# [Exercise details]
Reproduce the listing in its entirety. Do not reproduce the pictures.
────────
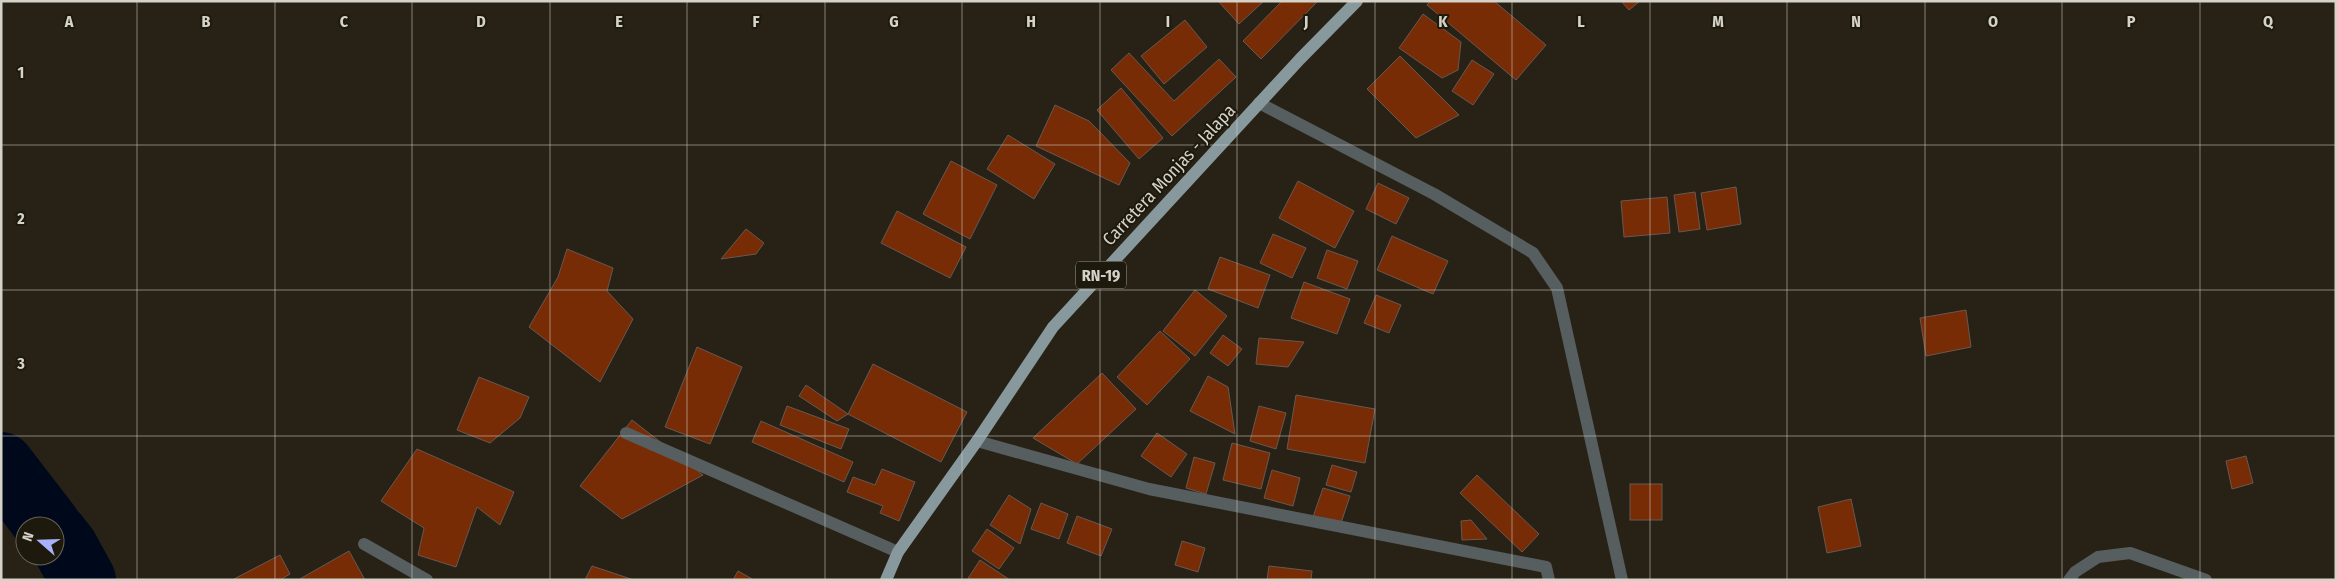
<svg xmlns="http://www.w3.org/2000/svg" width="2337" height="581" viewBox="0 0 2337 581" font-family="'Fira Sans Condensed',sans-serif">
<rect width="100%" height="100%" fill="#272215"/>
<g fill="none" stroke-linecap="round" stroke-linejoin="round">
<g stroke="#00091b" stroke-width="66">
<polyline points="1,465 48,526"/>
<polyline points="55,535 66,549 83,580"/>
</g>
</g>
<g fill="#782c05" stroke="#685852">
<polygon points="1218,1 1264,1 1239,24"/>
<polygon points="1282,1 1318,1 1261,59 1243,41"/>
<polygon points="1430,1 1494,1 1546,45 1516,80 1427,5"/>
<polygon points="1621,1 1640,1 1629,10"/>
<polygon points="1423,14 1461,42 1458,70 1442,78 1399,48"/>
<polygon points="1185,20 1207,47 1164,84 1141,56"/>
<polygon points="1129,53 1174,101 1219,59 1236,77 1172,136 1111,70"/>
<polygon points="1400,56 1459,115 1416,138 1367,89"/>
<polygon points="1472,60 1494,74 1473,105 1452,91"/>
<polygon points="1121,88 1163,138 1139,159 1097,110"/>
<polygon points="1055,105 1089,121 1130,163 1119,185 1036,146"/>
<polygon points="1008,135 1055,164 1034,199 987,169"/>
<polygon points="951,161 997,185 970,239 923,214"/>
<polygon points="1298,181 1354,211 1335,248 1279,218"/>
<polygon points="1378,183 1409,198 1396,224 1366,209"/>
<polygon points="1736,187 1741,224 1707,230 1701,193"/>
<polygon points="1695,192 1700,229 1679,232 1674,195"/>
<polygon points="1667,197 1670,233 1624,237 1621,201"/>
<polygon points="897,211 966,247 950,278 881,243"/>
<polygon points="746,229 764,243 756,254 721,259"/>
<polygon points="1273,234 1306,248 1292,278 1260,263"/>
<polygon points="1392,236 1448,261 1433,294 1377,270"/>
<polygon points="567,249 613,268 607,291 633,319 600,382 529,327 558,277"/>
<polygon points="1327,250 1358,261 1347,289 1317,278"/>
<polygon points="1220,257 1270,275 1258,308 1208,289"/>
<polygon points="1304,282 1350,299 1337,334 1291,318"/>
<polygon points="1195,290 1227,316 1195,356 1163,331"/>
<polygon points="1376,295 1401,305 1389,333 1364,323"/>
<polygon points="1966,310 1971,347 1926,356 1920,318"/>
<polygon points="1160,331 1190,359 1147,405 1117,377"/>
<polygon points="1223,335 1242,349 1228,366 1210,353"/>
<polygon points="1259,338 1304,342 1288,367 1256,364"/>
<polygon points="697,347 742,367 710,444 665,427"/>
<polygon points="873,364 967,412 941,462 848,414"/>
<polygon points="1102,373 1136,409 1077,464 1033,438"/>
<polygon points="1208,376 1228,387 1235,434 1190,411"/>
<polygon points="479,377 529,397 520,418 490,443 457,430"/>
<polygon points="806,385 848,414 837,421 799,396"/>
<polygon points="1296,395 1375,409 1365,463 1287,449"/>
<polygon points="787,406 849,429 841,449 780,425"/>
<polygon points="1259,406 1286,413 1276,449 1250,441"/>
<polygon points="632,420 703,475 622,519 580,486"/>
<polygon points="761,421 853,462 844,482 752,442"/>
<polygon points="1157,433 1187,454 1171,477 1141,456"/>
<polygon points="1232,443 1270,453 1261,489 1223,480"/>
<polygon points="417,449 514,492 500,525 477,507 456,567 418,555 424,528 381,501"/>
<polygon points="2246,456 2253,483 2232,489 2226,461"/>
<polygon points="1194,457 1215,463 1206,494 1186,488"/>
<polygon points="1332,465 1357,472 1351,492 1326,485"/>
<polygon points="882,469 915,482 899,521 880,513 883,506 847,492 853,477 875,485"/>
<polygon points="1272,470 1300,478 1293,506 1264,498"/>
<polygon points="1477,475 1539,534 1522,552 1460,493"/>
<rect x="1630" y="484" width="32" height="36"/>
<polygon points="1323,488 1350,496 1340,526 1313,517"/>
<polygon points="1009,495 1031,509 1020,544 990,525"/>
<polygon points="1851,499 1861,546 1827,553 1818,507"/>
<polygon points="1041,503 1068,514 1059,539 1031,529"/>
<polygon points="1077,516 1112,529 1101,556 1067,543"/>
<polygon points="1471,520 1487,539 1462,540 1461,521"/>
<polygon points="987,529 1014,548 999,569 972,551"/>
<polygon points="1182,541 1205,548 1198,572 1175,565"/>
<polygon points="349,551 365,580 298,580"/>
<polygon points="280,555 290,574 280,580 232,580"/>
<polygon points="980,560 1010,580 967,580"/>
<polygon points="592,566 634,580 585,580"/>
<polygon points="1269,566 1312,571 1311,580 1267,580"/>
<polygon points="738,571 754,580 733,580"/>
</g>
<g fill="none" stroke-linecap="round" stroke-linejoin="round">
<g stroke="#565e60" stroke-width="12">
<polyline points="1259,103 1434,194 1533,253 1557,288 1622,580"/>
<polyline points="626,433 898,552"/>
<polyline points="977,441 1149,489 1546,567 1549,580"/>
<polyline points="364,544 427,580"/>
<polyline points="2069,580 2075,572 2098,557 2130,553 2206,580"/>
</g>
<polyline stroke="#88999d" stroke-width="12" points="886,580 898,552 977,441 1053,327 1300,59 1357,1"/>
</g>
<path fill="none" stroke="#d4d2c9" stroke-width="1" stroke-opacity="0.55" d="M137,1v579M275,1v579M412,1v579M550,1v579M687,1v579M825,1v579M962,1v579M1100,1v579M1237,1v579M1375,1v579M1512,1v579M1650,1v579M1787,1v579M1925,1v579M2062,1v579M2200,1v579M1,145h2335M1,290h2335M1,436h2335"/>
<g text-anchor="middle" stroke-width="4" stroke-linejoin="round" paint-order="stroke">
<rect fill="#1d190c" stroke="#9d9a90" stroke-width="1" x="1076" y="261.5" width="50" height="27" rx="4"/>
<g font-size="16" font-weight="bold" fill="#d4d2c9">
<text x="1101" y="281">RN-19</text>
</g>
<g font-size="18" fill="#d4d2c9" stroke="#1d190c">
<text transform="translate(1169 175) rotate(-47)" y="6">Carretera Monjas - Jalapa</text>
</g>
</g>
<g font-size="16" text-anchor="middle" font-weight="bold" fill="#d4d2c9" stroke="#1d190c" stroke-width="4" stroke-linejoin="round" paint-order="stroke">
<text x="69" y="27">A</text>
<text x="206" y="27">B</text>
<text x="344" y="27">C</text>
<text x="481" y="27">D</text>
<text x="619" y="27">E</text>
<text x="756" y="27">F</text>
<text x="894" y="27">G</text>
<text x="1031" y="27">H</text>
<text x="1168" y="27">I</text>
<text x="1306" y="27">J</text>
<text x="1443" y="27">K</text>
<text x="1581" y="27">L</text>
<text x="1718" y="27">M</text>
<text x="1856" y="27">N</text>
<text x="1993" y="27">O</text>
<text x="2131" y="27">P</text>
<text x="2268" y="27">Q</text>
<text x="21" y="78">1</text>
<text x="21" y="224">2</text>
<text x="21" y="369">3</text>
</g>
<rect width="2337" height="581" fill="none" stroke="#d4d2c9" stroke-width="5"/>
<g transform="translate(40 541) rotate(290)"><circle r="24" fill="#1d190c" stroke="#666358"/>
<path d="M0-4L9 19L0 12L-9 19Z" fill="#a9b0fc"/>
<text y="-8" font-size="14" font-weight="bold" text-anchor="middle" fill="#d4d2c9">N</text>
</g>
</svg>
────────
# [Answer space]
<svg xmlns="http://www.w3.org/2000/svg" width="2337" height="581" viewBox="0 0 2337 581" font-family="'Fira Sans Condensed',sans-serif">
<rect width="100%" height="100%" fill="#272215"/>
<g fill="none" stroke-linecap="round" stroke-linejoin="round">
<g stroke="#00091b" stroke-width="66">
<polyline points="1,465 48,526"/>
<polyline points="55,535 66,549 83,580"/>
</g>
</g>
<g fill="#782c05" stroke="#685852">
<polygon points="1218,1 1264,1 1239,24"/>
<polygon points="1282,1 1318,1 1261,59 1243,41"/>
<polygon points="1430,1 1494,1 1546,45 1516,80 1427,5"/>
<polygon points="1621,1 1640,1 1629,10"/>
<polygon points="1423,14 1461,42 1458,70 1442,78 1399,48"/>
<polygon points="1185,20 1207,47 1164,84 1141,56"/>
<polygon points="1129,53 1174,101 1219,59 1236,77 1172,136 1111,70"/>
<polygon points="1400,56 1459,115 1416,138 1367,89"/>
<polygon points="1472,60 1494,74 1473,105 1452,91"/>
<polygon points="1121,88 1163,138 1139,159 1097,110"/>
<polygon points="1055,105 1089,121 1130,163 1119,185 1036,146"/>
<polygon points="1008,135 1055,164 1034,199 987,169"/>
<polygon points="951,161 997,185 970,239 923,214"/>
<polygon points="1298,181 1354,211 1335,248 1279,218"/>
<polygon points="1378,183 1409,198 1396,224 1366,209"/>
<polygon points="1736,187 1741,224 1707,230 1701,193"/>
<polygon points="1695,192 1700,229 1679,232 1674,195"/>
<polygon points="1667,197 1670,233 1624,237 1621,201"/>
<polygon points="897,211 966,247 950,278 881,243"/>
<polygon points="746,229 764,243 756,254 721,259"/>
<polygon points="1273,234 1306,248 1292,278 1260,263"/>
<polygon points="1392,236 1448,261 1433,294 1377,270"/>
<polygon points="567,249 613,268 607,291 633,319 600,382 529,327 558,277"/>
<polygon points="1327,250 1358,261 1347,289 1317,278"/>
<polygon points="1220,257 1270,275 1258,308 1208,289"/>
<polygon points="1304,282 1350,299 1337,334 1291,318"/>
<polygon points="1195,290 1227,316 1195,356 1163,331"/>
<polygon points="1376,295 1401,305 1389,333 1364,323"/>
<polygon points="1966,310 1971,347 1926,356 1920,318"/>
<polygon points="1160,331 1190,359 1147,405 1117,377"/>
<polygon points="1223,335 1242,349 1228,366 1210,353"/>
<polygon points="1259,338 1304,342 1288,367 1256,364"/>
<polygon points="697,347 742,367 710,444 665,427"/>
<polygon points="873,364 967,412 941,462 848,414"/>
<polygon points="1102,373 1136,409 1077,464 1033,438"/>
<polygon points="1208,376 1228,387 1235,434 1190,411"/>
<polygon points="479,377 529,397 520,418 490,443 457,430"/>
<polygon points="806,385 848,414 837,421 799,396"/>
<polygon points="1296,395 1375,409 1365,463 1287,449"/>
<polygon points="787,406 849,429 841,449 780,425"/>
<polygon points="1259,406 1286,413 1276,449 1250,441"/>
<polygon points="632,420 703,475 622,519 580,486"/>
<polygon points="761,421 853,462 844,482 752,442"/>
<polygon points="1157,433 1187,454 1171,477 1141,456"/>
<polygon points="1232,443 1270,453 1261,489 1223,480"/>
<polygon points="417,449 514,492 500,525 477,507 456,567 418,555 424,528 381,501"/>
<polygon points="2246,456 2253,483 2232,489 2226,461"/>
<polygon points="1194,457 1215,463 1206,494 1186,488"/>
<polygon points="1332,465 1357,472 1351,492 1326,485"/>
<polygon points="882,469 915,482 899,521 880,513 883,506 847,492 853,477 875,485"/>
<polygon points="1272,470 1300,478 1293,506 1264,498"/>
<polygon points="1477,475 1539,534 1522,552 1460,493"/>
<rect x="1630" y="484" width="32" height="36"/>
<polygon points="1323,488 1350,496 1340,526 1313,517"/>
<polygon points="1009,495 1031,509 1020,544 990,525"/>
<polygon points="1851,499 1861,546 1827,553 1818,507"/>
<polygon points="1041,503 1068,514 1059,539 1031,529"/>
<polygon points="1077,516 1112,529 1101,556 1067,543"/>
<polygon points="1471,520 1487,539 1462,540 1461,521"/>
<polygon points="987,529 1014,548 999,569 972,551"/>
<polygon points="1182,541 1205,548 1198,572 1175,565"/>
<polygon points="349,551 365,580 298,580"/>
<polygon points="280,555 290,574 280,580 232,580"/>
<polygon points="980,560 1010,580 967,580"/>
<polygon points="592,566 634,580 585,580"/>
<polygon points="1269,566 1312,571 1311,580 1267,580"/>
<polygon points="738,571 754,580 733,580"/>
</g>
<g fill="none" stroke-linecap="round" stroke-linejoin="round">
<g stroke="#565e60" stroke-width="12">
<polyline points="1259,103 1434,194 1533,253 1557,288 1622,580"/>
<polyline points="626,433 898,552"/>
<polyline points="977,441 1149,489 1546,567 1549,580"/>
<polyline points="364,544 427,580"/>
<polyline points="2069,580 2075,572 2098,557 2130,553 2206,580"/>
</g>
<polyline stroke="#88999d" stroke-width="12" points="886,580 898,552 977,441 1053,327 1300,59 1357,1"/>
</g>
<path fill="none" stroke="#d4d2c9" stroke-width="1" stroke-opacity="0.55" d="M137,1v579M275,1v579M412,1v579M550,1v579M687,1v579M825,1v579M962,1v579M1100,1v579M1237,1v579M1375,1v579M1512,1v579M1650,1v579M1787,1v579M1925,1v579M2062,1v579M2200,1v579M1,145h2335M1,290h2335M1,436h2335"/>
<g text-anchor="middle" stroke-width="4" stroke-linejoin="round" paint-order="stroke">
<rect fill="#1d190c" stroke="#9d9a90" stroke-width="1" x="1076" y="261.5" width="50" height="27" rx="4"/>
<g font-size="16" font-weight="bold" fill="#d4d2c9">
<text x="1101" y="281">RN-19</text>
</g>
<g font-size="18" fill="#d4d2c9" stroke="#1d190c">
<text transform="translate(1169 175) rotate(-47)" y="6">Carretera Monjas - Jalapa</text>
</g>
</g>
<g font-size="16" text-anchor="middle" font-weight="bold" fill="#d4d2c9" stroke="#1d190c" stroke-width="4" stroke-linejoin="round" paint-order="stroke">
<text x="69" y="27">A</text>
<text x="206" y="27">B</text>
<text x="344" y="27">C</text>
<text x="481" y="27">D</text>
<text x="619" y="27">E</text>
<text x="756" y="27">F</text>
<text x="894" y="27">G</text>
<text x="1031" y="27">H</text>
<text x="1168" y="27">I</text>
<text x="1306" y="27">J</text>
<text x="1443" y="27">K</text>
<text x="1581" y="27">L</text>
<text x="1718" y="27">M</text>
<text x="1856" y="27">N</text>
<text x="1993" y="27">O</text>
<text x="2131" y="27">P</text>
<text x="2268" y="27">Q</text>
<text x="21" y="78">1</text>
<text x="21" y="224">2</text>
<text x="21" y="369">3</text>
</g>
<rect width="2337" height="581" fill="none" stroke="#d4d2c9" stroke-width="5"/>
<g transform="translate(40 541) rotate(290)"><circle r="24" fill="#1d190c" stroke="#666358"/>
<path d="M0-4L9 19L0 12L-9 19Z" fill="#a9b0fc"/>
<text y="-8" font-size="14" font-weight="bold" text-anchor="middle" fill="#d4d2c9">N</text>
</g>
</svg>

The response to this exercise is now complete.